START Source document

# Introduction

In my analysis, I will be exploring the following:

- Based on the reviews of the last year, what makes a good user experience at a Airbnb rental? What makes a poor user experience? What would you advise to new Airbnb hosts to ensure high reviews and consistent renters?
- What are some of the seasonal Airbnb trends you've noticed in the San Francisco area? When are the down months over the last year? Which months are the most busy? Which areas were the most popular during these times? How have prices changed over time?
- Are airbnb's that are available for monthly rent competitive with the local markets?
- Can you create a price predictor for listings price? What features allows renters to charge more?

In [2]:
#Read in libraries
import dask.dataframe as dd
import swifter

import pandas as pd
import pandas_profiling

import re

import numpy as np
from scipy import stats

import matplotlib.pyplot as plt
import seaborn as sns

In [3]:
#supress future warnings
import warnings
warnings.simplefilter(action='ignore', category=FutureWarning)

In [4]:
#Set pandas backend to create interactive plots
#pd.options.plotting.backend = 'hvplot'

#Whats the defailt back end? Not all plots work with this

In [5]:
#Set plot aesthetics for notebook
sns.set(style='whitegrid', palette='pastel', color_codes=True)

#Increase number of columns and rows displayed by Pandas
pd.set_option('display.max_columns', 500)
pd.set_option('display.max_rows',100)

#Set float format
pd.options.display.float_format = '{:.0f}'.format

#Ignore warnings
import warnings; warnings.simplefilter('ignore')

**Read in Data**

In [6]:
path = r'C:\Users\kishe\Documents\Data Science\Projects\Python Projects\In Progress\Air BnB - SF\Data\02_Intermediate/'

In [None]:
#Read in Airbnb Listings Data
listings = pd.read_csv(path + '12_27_2019_Listings_Cleaned.csv',index_col=0, low_memory=False, sep=',')

#Parse dates
parse_dates = ['date']

#Read in Airbnb Calendar and Reviews data
calendar = pd.read_csv(path + '12_23_2019_Calendar_Cleaned.csv', sep = ',',
                       parse_dates=parse_dates, low_memory=False,index_col=0)

reviews = pd.read_csv(path + '12_24_2019_Reviews_Cleaned.csv', sep=',',
                      parse_dates=parse_dates,index_col=0)

END Source document
START Dataset

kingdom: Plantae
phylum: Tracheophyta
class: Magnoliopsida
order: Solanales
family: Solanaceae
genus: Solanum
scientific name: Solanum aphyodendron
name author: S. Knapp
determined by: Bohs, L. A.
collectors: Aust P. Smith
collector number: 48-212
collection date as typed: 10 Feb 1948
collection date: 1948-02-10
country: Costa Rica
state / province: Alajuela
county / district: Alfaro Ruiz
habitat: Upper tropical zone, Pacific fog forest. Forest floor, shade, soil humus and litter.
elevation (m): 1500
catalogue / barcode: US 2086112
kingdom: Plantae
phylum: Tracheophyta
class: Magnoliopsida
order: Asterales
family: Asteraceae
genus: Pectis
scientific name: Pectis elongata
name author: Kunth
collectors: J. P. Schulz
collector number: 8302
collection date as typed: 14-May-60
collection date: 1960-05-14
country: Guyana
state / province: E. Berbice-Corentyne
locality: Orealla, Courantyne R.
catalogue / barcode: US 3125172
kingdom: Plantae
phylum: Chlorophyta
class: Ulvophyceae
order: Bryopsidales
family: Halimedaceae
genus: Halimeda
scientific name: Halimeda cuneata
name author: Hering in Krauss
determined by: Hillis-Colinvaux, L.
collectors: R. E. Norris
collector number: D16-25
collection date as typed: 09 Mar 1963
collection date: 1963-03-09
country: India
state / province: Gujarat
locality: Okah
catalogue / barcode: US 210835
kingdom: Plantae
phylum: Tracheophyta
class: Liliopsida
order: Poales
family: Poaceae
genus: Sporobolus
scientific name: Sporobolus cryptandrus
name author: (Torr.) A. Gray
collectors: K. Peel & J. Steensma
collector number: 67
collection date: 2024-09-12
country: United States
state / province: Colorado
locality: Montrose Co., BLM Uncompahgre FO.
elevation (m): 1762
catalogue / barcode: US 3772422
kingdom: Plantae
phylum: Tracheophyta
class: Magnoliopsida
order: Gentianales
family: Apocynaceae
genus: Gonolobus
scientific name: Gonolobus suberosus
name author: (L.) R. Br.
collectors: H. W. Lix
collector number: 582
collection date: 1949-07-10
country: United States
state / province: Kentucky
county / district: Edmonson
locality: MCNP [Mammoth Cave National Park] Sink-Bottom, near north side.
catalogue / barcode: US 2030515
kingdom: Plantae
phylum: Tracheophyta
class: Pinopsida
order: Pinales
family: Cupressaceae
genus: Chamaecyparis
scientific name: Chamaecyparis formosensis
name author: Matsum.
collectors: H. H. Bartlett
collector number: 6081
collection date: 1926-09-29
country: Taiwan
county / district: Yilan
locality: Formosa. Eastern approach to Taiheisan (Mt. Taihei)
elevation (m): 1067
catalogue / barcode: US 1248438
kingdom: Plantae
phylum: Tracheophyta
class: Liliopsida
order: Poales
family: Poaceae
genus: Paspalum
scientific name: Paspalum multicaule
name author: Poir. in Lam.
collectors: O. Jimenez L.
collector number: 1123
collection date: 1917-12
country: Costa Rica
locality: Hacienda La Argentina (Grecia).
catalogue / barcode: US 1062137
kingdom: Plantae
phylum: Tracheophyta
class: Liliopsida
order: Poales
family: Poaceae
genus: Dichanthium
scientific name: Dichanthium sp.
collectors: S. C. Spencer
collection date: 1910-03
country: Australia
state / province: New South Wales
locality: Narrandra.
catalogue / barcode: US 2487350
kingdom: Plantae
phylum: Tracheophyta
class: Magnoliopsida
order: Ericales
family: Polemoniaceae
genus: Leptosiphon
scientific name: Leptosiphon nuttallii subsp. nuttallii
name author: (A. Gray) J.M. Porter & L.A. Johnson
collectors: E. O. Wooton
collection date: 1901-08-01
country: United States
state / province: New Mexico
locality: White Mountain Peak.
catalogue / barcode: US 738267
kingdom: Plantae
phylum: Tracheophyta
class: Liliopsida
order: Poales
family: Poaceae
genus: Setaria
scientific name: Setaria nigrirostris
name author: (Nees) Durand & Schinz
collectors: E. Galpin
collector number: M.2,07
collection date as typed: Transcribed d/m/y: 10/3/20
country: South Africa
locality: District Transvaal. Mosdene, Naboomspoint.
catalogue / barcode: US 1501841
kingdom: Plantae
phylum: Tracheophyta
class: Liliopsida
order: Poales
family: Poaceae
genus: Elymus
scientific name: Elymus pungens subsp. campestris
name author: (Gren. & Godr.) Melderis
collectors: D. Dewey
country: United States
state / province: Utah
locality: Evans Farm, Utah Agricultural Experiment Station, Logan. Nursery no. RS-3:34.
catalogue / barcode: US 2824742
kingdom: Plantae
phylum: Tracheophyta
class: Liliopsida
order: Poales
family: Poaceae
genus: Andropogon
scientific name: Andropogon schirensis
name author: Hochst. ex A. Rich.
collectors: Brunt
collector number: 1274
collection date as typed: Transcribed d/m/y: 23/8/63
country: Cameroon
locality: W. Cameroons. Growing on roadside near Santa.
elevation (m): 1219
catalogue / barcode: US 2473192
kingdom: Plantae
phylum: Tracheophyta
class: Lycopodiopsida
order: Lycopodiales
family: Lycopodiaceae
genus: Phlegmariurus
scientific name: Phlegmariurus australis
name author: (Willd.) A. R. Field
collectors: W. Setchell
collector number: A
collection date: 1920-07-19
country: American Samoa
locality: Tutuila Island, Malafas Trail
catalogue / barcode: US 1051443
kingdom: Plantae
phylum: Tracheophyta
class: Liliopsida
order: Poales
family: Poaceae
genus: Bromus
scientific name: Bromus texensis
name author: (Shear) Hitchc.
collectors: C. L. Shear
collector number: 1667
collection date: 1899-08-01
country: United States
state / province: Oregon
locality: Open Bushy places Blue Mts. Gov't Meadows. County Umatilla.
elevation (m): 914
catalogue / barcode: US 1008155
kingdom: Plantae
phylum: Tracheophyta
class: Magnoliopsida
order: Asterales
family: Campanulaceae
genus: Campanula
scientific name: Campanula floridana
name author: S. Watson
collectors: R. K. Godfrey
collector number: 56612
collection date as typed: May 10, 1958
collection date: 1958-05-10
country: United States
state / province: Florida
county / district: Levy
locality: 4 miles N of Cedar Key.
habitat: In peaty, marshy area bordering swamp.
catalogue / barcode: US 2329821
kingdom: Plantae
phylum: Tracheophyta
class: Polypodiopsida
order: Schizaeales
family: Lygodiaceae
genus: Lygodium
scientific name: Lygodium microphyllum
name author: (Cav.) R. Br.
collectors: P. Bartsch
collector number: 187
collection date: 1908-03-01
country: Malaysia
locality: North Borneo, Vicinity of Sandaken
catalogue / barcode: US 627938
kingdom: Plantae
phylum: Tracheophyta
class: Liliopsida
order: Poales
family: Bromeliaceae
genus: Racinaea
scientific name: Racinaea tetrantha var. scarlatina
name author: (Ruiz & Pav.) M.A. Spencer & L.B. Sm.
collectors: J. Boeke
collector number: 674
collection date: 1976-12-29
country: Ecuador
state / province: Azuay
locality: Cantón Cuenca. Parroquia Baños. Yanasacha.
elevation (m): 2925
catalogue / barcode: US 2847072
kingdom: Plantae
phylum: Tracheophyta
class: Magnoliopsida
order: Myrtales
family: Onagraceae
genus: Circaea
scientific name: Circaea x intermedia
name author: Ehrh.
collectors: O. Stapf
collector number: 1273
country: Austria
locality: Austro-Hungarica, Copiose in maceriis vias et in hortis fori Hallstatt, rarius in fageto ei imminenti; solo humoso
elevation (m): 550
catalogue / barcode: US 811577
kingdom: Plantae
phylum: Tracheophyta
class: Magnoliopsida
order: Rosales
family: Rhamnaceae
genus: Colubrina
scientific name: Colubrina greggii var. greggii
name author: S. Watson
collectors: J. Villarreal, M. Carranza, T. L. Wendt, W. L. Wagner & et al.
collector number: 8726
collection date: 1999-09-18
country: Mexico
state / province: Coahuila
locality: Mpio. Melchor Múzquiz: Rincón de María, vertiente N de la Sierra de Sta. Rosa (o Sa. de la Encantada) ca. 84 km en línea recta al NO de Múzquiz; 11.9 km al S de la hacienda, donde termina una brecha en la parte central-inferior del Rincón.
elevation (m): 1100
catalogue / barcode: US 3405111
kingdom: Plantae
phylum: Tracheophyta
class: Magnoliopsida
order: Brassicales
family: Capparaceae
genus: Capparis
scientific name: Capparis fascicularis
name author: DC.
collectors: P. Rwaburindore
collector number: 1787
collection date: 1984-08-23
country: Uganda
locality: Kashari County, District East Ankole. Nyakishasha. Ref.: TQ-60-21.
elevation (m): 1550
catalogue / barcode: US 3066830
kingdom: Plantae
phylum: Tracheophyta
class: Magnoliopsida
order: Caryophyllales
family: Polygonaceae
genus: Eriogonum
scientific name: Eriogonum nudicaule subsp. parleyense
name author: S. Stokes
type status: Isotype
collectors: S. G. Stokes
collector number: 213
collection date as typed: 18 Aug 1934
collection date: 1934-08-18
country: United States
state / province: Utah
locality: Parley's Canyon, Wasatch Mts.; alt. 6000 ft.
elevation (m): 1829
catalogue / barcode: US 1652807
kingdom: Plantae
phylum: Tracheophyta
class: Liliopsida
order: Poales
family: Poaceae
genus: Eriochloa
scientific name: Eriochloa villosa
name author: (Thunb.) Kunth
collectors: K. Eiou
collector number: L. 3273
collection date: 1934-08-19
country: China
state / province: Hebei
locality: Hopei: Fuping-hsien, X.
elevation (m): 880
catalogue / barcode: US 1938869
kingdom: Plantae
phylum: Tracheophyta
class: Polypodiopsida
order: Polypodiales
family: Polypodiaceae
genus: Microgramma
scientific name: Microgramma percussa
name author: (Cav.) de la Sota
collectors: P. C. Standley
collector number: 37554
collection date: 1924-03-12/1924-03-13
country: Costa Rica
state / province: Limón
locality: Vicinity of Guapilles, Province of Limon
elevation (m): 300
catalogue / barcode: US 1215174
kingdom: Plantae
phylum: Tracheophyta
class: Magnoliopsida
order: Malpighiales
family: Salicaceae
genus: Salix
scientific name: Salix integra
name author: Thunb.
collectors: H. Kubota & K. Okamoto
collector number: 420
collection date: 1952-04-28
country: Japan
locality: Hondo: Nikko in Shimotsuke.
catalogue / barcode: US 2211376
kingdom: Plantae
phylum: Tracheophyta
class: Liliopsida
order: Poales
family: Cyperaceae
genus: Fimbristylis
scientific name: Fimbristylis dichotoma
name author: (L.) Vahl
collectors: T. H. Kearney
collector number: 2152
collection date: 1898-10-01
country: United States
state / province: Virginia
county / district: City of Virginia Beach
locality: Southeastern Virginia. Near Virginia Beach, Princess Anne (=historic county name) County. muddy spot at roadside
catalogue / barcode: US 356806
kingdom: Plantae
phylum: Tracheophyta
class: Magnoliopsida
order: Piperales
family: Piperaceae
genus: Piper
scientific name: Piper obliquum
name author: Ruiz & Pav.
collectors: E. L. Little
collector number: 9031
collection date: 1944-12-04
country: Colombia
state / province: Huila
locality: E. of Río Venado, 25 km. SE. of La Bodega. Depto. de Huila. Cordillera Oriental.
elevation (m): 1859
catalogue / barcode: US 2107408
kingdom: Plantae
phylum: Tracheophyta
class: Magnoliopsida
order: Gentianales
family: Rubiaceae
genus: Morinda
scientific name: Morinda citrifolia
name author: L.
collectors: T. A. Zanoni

END Dataset

* [Requirements]
**a)** In the San Francisco Airbnb analysis, what is the maximum number of rows that Pandas is set to display?
**b)** Continue the San Francisco Airbnb analysis notebook after its final code cell, which reads in the reviews file.

* [Replies]
**a)** 100

**b)**
In [None]:
#Read in Zillow data
zillow = pd.read_csv(path + '12_29_2019_Zillow_Cleaned.csv', parse_dates=['Date'],
                     index_col=0, sep=',')

# Data Preview

**Airbnb Listings Data**

In [None]:
#Preview listings data
display(listings.head().T)

**Airbnb Reviews Data**

In [None]:
#Preview reviews data
display(reviews.head())

**Airbnb Calendar Data**

In [None]:
#Preview calendar data
display(calendar.head())

**Zillow Data**

In [None]:
#Preview zillow data
display(zillow.head())

# Data Exploration

- How has Airbnb grown over the last year? Which neighborhoods have shown the most growth?
- What are the metrics for the different neighborhoods in SF?
- Are airbnb's that are available for monthly rent competitive with the local rent market? Is Airbnb a legitmate option to consider for short term living as opposed to finding month to month leases?
- What are the different data distributions for the different outcome variables we are interested in exploring?



#### What are the different data distributions for the different outcome variables we are interested in exploring?


date

In [None]:
calendar.date.hist()

In [None]:
#plot hist
listings.review_scores_rating.hist(bins = 80)

#plot the mean
mean = np.mean(listings.review_scores_rating)

plt.axvline(mean, color='r', linewidth=2, linestyle='--', label= str(round(mean,2)))

Listings price

In [None]:
#KDE
ax = sns.kdeplot(listings.price, shade=True, color="grey")
#plot the mean
mean = np.mean(listings.price)

plt.axvline(mean, color='r', linewidth=2, linestyle='--', label= str(round(mean,2)))

In [None]:
listings.monthly_price.hist(bins = 30)

#plot the mean
mean = np.mean(listings.monthly_price)

plt.axvline(mean, color='r', linewidth=2, linestyle='--', label= str(round(mean,2)))

In [None]:
listings.weekly_price.hist(bins = 30)

#plot the mean
mean = np.mean(listings.weekly_price)

plt.axvline(mean, color='r', linewidth=2, linestyle='--', label= str(round(mean,2)))

#### How has Airbnb grown over the last year(11/2018 - 10/2019)?

Let's begin by taking a look at the number of unique listings per month available for rent from Airbnb hosts.

In [None]:
#Convert date to month year and add to calendar
#calendar['month_year'] = pd.to_datetime(calendar['date']).dt.to_period('M') #would this work in time series?
calendar.set_index('date', inplace=True)

#Extract date info from index
calendar['year'] = calendar.index.year
calendar['month'] = calendar.index.month
calendar['weekday'] = calendar.index.weekday_name

calendar.head()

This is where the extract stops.